Update the rows below by replacing "box plot" with "box-and-whisker chart" wherever it appears, leaving everything else the same. Omit the pictures from your answer.

Top of Supplied data

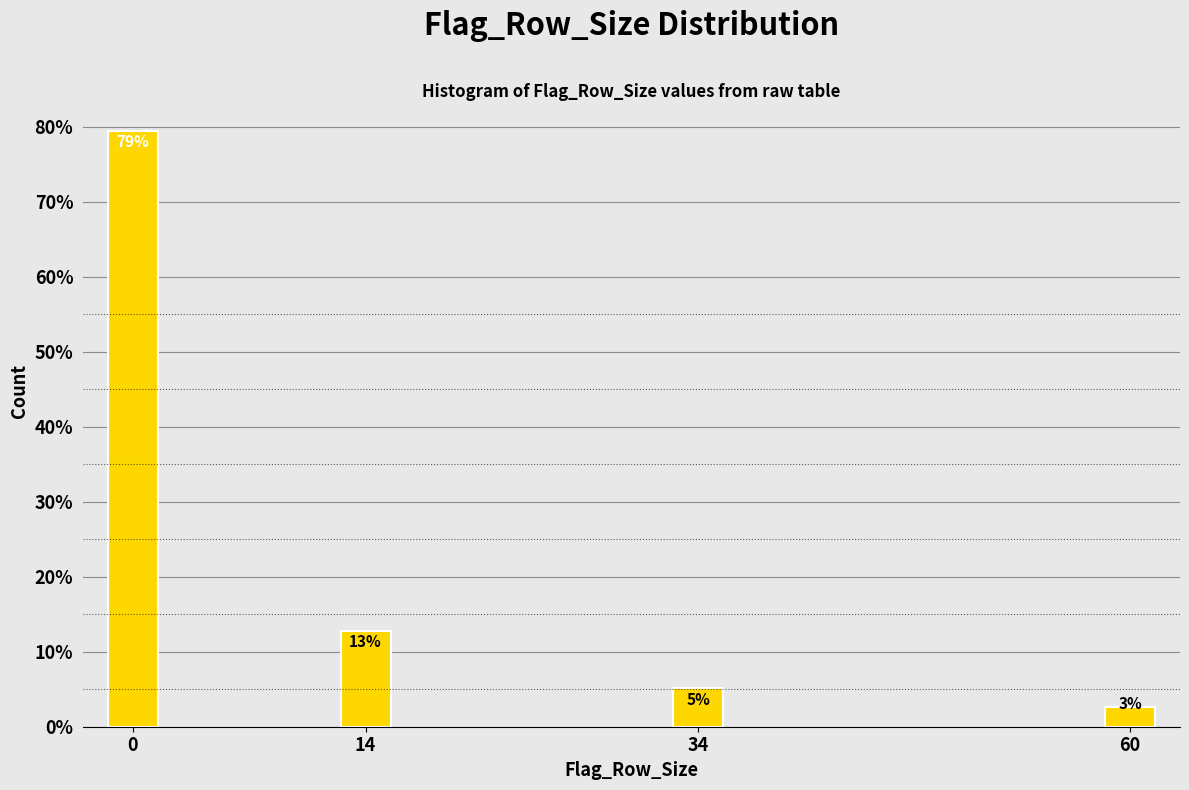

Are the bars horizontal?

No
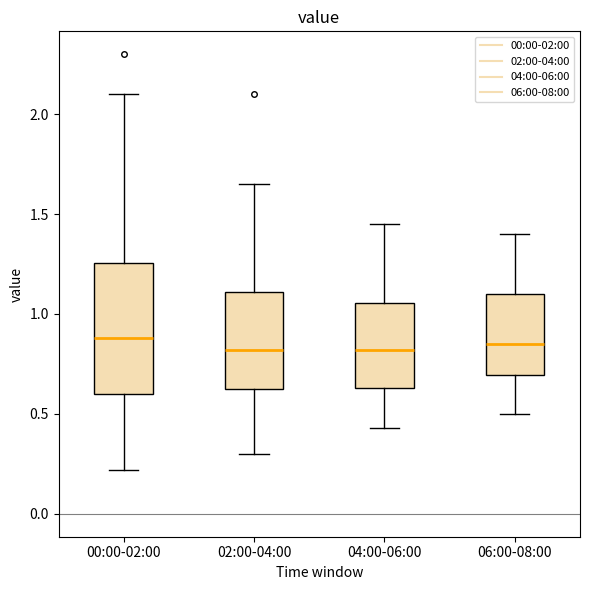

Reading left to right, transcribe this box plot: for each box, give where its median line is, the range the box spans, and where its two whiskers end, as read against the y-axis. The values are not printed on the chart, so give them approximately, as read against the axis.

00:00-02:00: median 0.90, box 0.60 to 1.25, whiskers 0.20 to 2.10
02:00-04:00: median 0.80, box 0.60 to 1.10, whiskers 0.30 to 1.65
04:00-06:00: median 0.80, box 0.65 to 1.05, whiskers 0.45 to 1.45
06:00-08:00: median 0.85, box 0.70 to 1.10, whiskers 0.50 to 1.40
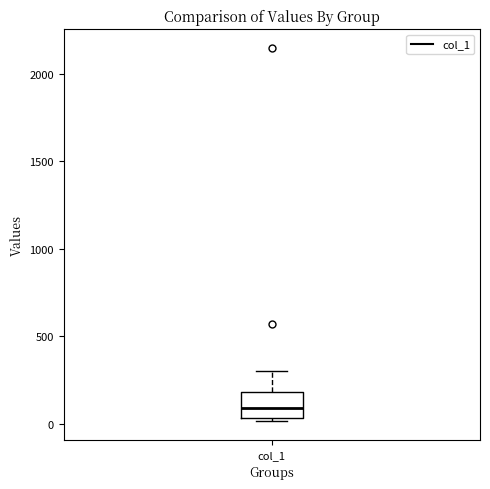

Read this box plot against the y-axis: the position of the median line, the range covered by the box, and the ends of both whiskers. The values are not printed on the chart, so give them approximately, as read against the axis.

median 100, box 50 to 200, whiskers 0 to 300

Bottom of Supplied data

| Result |
Are the bars horizontal?

No

Reading left to right, transcribe this box-and-whisker chart: for each box, give where its median line is, the range the box spans, and where its two whiskers end, as read against the y-axis. The values are not printed on the chart, so give them approximately, as read against the axis.

00:00-02:00: median 0.90, box 0.60 to 1.25, whiskers 0.20 to 2.10
02:00-04:00: median 0.80, box 0.60 to 1.10, whiskers 0.30 to 1.65
04:00-06:00: median 0.80, box 0.65 to 1.05, whiskers 0.45 to 1.45
06:00-08:00: median 0.85, box 0.70 to 1.10, whiskers 0.50 to 1.40

Read this box-and-whisker chart against the y-axis: the position of the median line, the range covered by the box, and the ends of both whiskers. The values are not printed on the chart, so give them approximately, as read against the axis.

median 100, box 50 to 200, whiskers 0 to 300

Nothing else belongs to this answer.